A meu ver, o texto não condena o "fazer arte por dinheiro" de maneira generalista, pois antes de tudo, é feito um recorte temporal (anos 80 em diante/neoliberalismo). Portanto, Leonardo da Vinci ou Michelangelo estão em outro contexto que não o deste texto, e para trazê-los para a discussão teríamos que fazer paralelos históricos muito mais consistentes do que simplesmente dizer cinicamente: "olha, eles trabalhavam por muito dinheiro".

Fernando Watanabe said...

O artista verdadeiro, mesmo sem consciência, visa fazer sua obra primeiramente a fim de enriquecer o mundo com sua arte antes de trabalhar para seu próprio conforto e consumo (mas sem excluir esse aspecto). Ninguém está falando que para ser artista genuíno tem que morrer de fome, não é isso. O texto critica o fato do livre capitalismo estar deturpando a prioridade de certos artistas que, talentosos ou não, acabam tendo dinheiro e fama como guias maiores de suas metas em detrimento da expressao estética sincera. Além de indivíduos, fala-se de sistemas e instituições, o que fatalmente coloca o indivíduo como produto (mas não só isso) do contexto. O texto critica prioridades, hierarquias e influências múltiplas atuais.

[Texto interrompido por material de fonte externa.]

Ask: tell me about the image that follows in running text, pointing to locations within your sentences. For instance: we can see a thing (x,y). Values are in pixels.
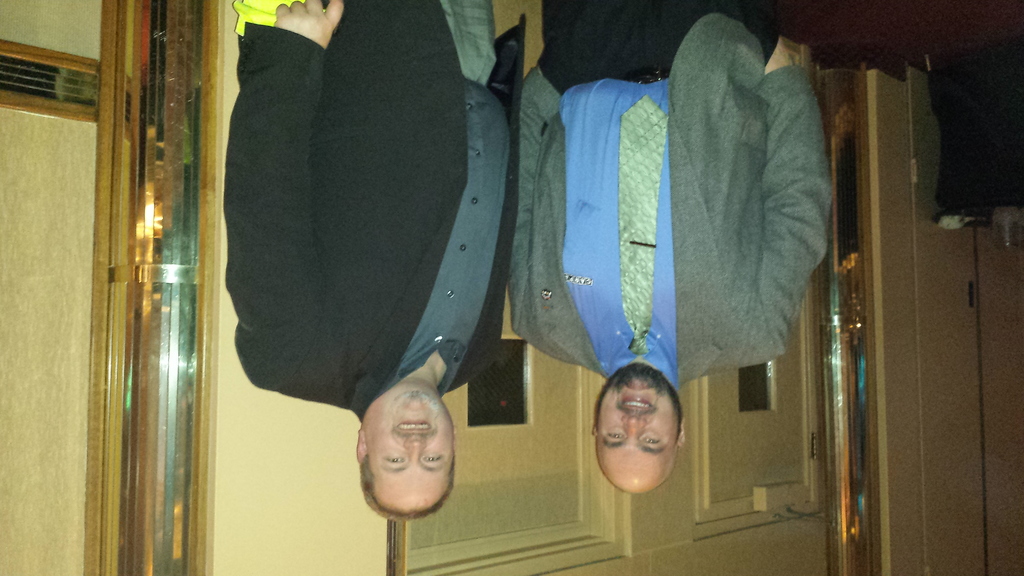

Não condena o "fazer arte por dinheiro" de maneira generalista, pois antes de tudo, é feito um recorte temporal (anos 80 em diante/neoliberalismo). Portanto, Leonardo da Vinci ou Michelangelo estão em outro contexto que não o deste texto, e para trazê-los para a discussão teríamos que fazer paralelos históricos muito mais consistentes do que simplesmente dizer cinicamente: "olha, eles trabalhavam por muito dinheiro".